What is needed » Write out the records word for word, with no pictures.
==== Dataset extract
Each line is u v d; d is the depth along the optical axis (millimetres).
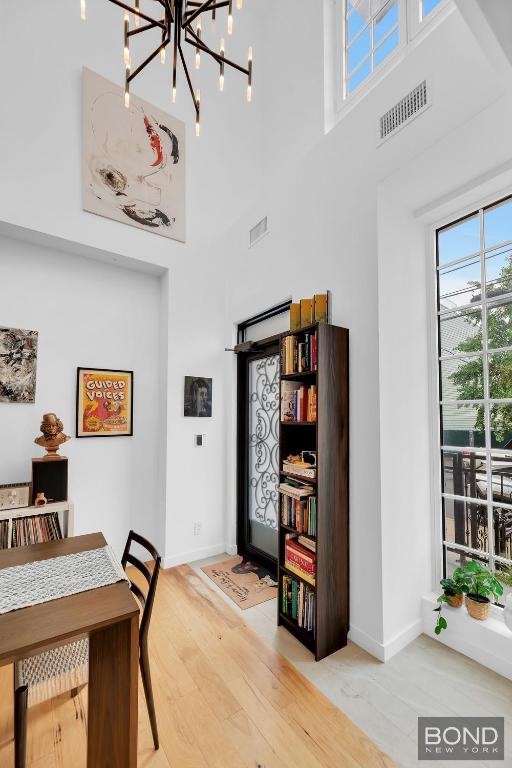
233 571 3070
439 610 2053
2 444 2686
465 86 1690
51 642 1051
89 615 1174
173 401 3273
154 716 1439
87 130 2938
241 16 4117
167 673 1854
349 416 2193
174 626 2260
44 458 2539
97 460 3090
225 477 3562
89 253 3037
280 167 3793
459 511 2199
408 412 2178
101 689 1239
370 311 2096
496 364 2049
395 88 2014
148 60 1555
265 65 4172
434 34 1822
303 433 2480
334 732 1517
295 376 2285
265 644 2088
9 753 1427
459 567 2109
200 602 2559
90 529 3045
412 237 2295
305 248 2629
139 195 3186
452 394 2250
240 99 4035
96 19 3057
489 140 1705
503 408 2023
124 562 1749
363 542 2062
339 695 1708
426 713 1607
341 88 3193
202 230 3574
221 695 1710
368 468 2051
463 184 2037
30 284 2850
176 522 3227
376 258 2070
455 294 2242
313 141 3355
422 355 2307
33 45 2748
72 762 1386
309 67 3436
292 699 1687
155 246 3262
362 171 2189
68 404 2969
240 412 3604
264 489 3314
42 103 2754
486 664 1876
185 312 3404
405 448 2141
========
Answer for the task »
Each line is u v d; d is the depth along the optical axis (millimetres).
233 571 3070
439 610 2053
2 444 2686
465 86 1690
51 642 1051
89 615 1174
173 401 3273
154 716 1439
87 130 2938
241 16 4117
167 673 1854
349 416 2193
174 626 2260
44 458 2539
97 460 3090
225 477 3562
89 253 3037
280 167 3793
459 511 2199
408 412 2178
101 689 1239
370 311 2096
496 364 2049
395 88 2014
148 60 1555
265 65 4172
434 34 1822
303 433 2480
334 732 1517
295 376 2285
265 644 2088
9 753 1427
459 567 2109
200 602 2559
90 529 3045
412 237 2295
305 248 2629
139 195 3186
452 394 2250
240 99 4035
96 19 3057
489 140 1705
503 408 2023
124 562 1749
363 542 2062
339 695 1708
426 713 1607
341 88 3193
202 230 3574
221 695 1710
368 468 2051
463 184 2037
30 284 2850
176 522 3227
376 258 2070
455 294 2242
313 141 3355
422 355 2307
33 45 2748
72 762 1386
309 67 3436
292 699 1687
155 246 3262
362 171 2189
68 404 2969
240 412 3604
264 489 3314
42 103 2754
486 664 1876
185 312 3404
405 448 2141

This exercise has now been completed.